We didn’t give a damn.

On Friday, I became a part of the Black mass that biannually converged upon Grounds. It felt surreal that I wasn’t a student eagerly awaiting the wave, but an alumni. It felt surreal to have an orange reunion t-shirt instead of an orange volunteer shirt. When I was handed my name tag, I felt a strange tinge in my stomach. After I matriculated into UVa it wasn’t unusual see myself indentified as “Ravynn Stringfield, class of 2016.” But this time when I saw my name, “Ravynn Stringfield, COLL 2016” stamped in bold across my badge, fastened to a blue lanyard, I understood how much it had cost.

In 1986, my dad left the University, his degree unfinished, not to return until I enrolled in 2012. I came to UVa with a vendetta. I saw my dad’s legacy was unfulfilled and I saw that it was my responsibility to enter the ring and finish the fight for him.

And, man, did I fight. I fought the disappointing B’s that filled my first grade report. I fought the racist Government TAs who presumed to not understand welfare. I fought a losing battle with my mental illness. I fought to stay in school and finished that semester with a 3.9. I fought for jobs and internships; competed for “prestigious” leadership opportunities and study abroad trips. I fought (and failed) to have my opinions heard and respected at meetings for organizations in which I held leadership. I was beaten down verbally and emotionally, disrespected and harassed. 

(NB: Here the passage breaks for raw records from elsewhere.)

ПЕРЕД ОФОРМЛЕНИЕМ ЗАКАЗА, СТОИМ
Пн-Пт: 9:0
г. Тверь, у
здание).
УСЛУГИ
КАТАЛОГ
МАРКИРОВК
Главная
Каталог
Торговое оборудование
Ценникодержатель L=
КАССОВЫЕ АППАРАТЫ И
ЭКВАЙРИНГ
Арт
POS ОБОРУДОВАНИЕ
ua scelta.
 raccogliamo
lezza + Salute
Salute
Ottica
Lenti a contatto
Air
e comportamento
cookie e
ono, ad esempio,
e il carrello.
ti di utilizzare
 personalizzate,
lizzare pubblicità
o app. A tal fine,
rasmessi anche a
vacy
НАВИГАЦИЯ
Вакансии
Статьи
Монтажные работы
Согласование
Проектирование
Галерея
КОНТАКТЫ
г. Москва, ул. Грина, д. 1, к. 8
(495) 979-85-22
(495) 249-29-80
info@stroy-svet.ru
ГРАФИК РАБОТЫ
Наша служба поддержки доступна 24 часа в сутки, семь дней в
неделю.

Then at some point, I found myself on the verge of graduating and I realized I had almost survived.

That’s what I thought about my UVa experience for most of the 10 months that it’s been since I’ve graduated– that I survived it. 

But as I rounded the corner and saw the Blue Ridge mountains spread out in front me as I sped up route 64, blasting my favorite 90s jams, I realized that this return was my victory lap. I had lost the battles and won the war.

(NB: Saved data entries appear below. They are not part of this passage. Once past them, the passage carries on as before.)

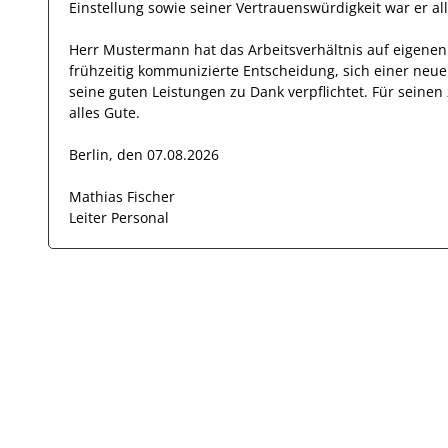
Einstellung
sowie seiner Vertrauenswürdigkeit
war er al
Herr
Mustermann
hat das Arbeitsverhältnis auf eigen
frühzeitig kommunizierte Entscheidung, sich einer neu
seine
guten
Leistungen zu Dank verpflichtet. Für sein
alles Gute.
Berlin, den 07.08.2026
Mathias Fischer
Leiter Personal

My name badge and BAW t-shirt were the spoils of war.

And my friends and I celebrated. We celebrated that I had graduated, that I had returned, that they were prospering and finishing strong. We celebrated being reunited and friendships and life-long relationships. We celebrated life at UVA and the life beyond. We celebrated love and theater and scholarship and beauty.

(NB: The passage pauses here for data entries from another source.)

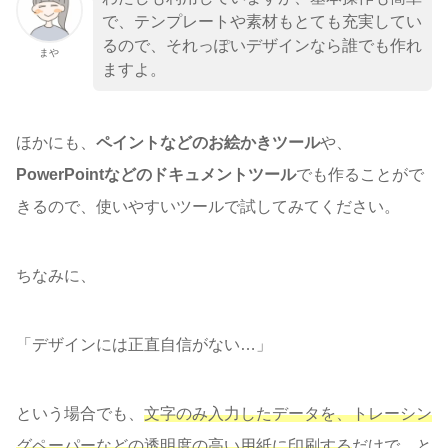
で、テンプレートや素材もとても充実してい
るので、それっぽいデザインなら誰でも作れ
まや
ますよ。
ほかにも、
ペイントなどのお絵かきツール
や、
PowerPointなどのドキュメントツール
でも作ることがで
きるので、使いやすいツールで試してみてください。
ちなみに、
「デザインには正直自信がない…」
という場合でも、
文字のみ入力したデータを、トレーシン
グペーパーなどの透明度の高い用紙に印刷する
だけで、と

The laughs and shouts of joy, the shine of Black bodies on the land that our ancestors had cultivated and built upon, the electric buzz of legacy created the atmosphere of love and happiness that’s like the most lit R&B, hip-hop, gospel mixtape you’ve ever heard. 

I was only there for a day, because life has been a destructive whirlwind. But the whirlwind set me down outside of Peabody Hall, where I spent most every week day afternoon for four consecutive years. 

With a smile, I headed inside– not as a student; but as a victor.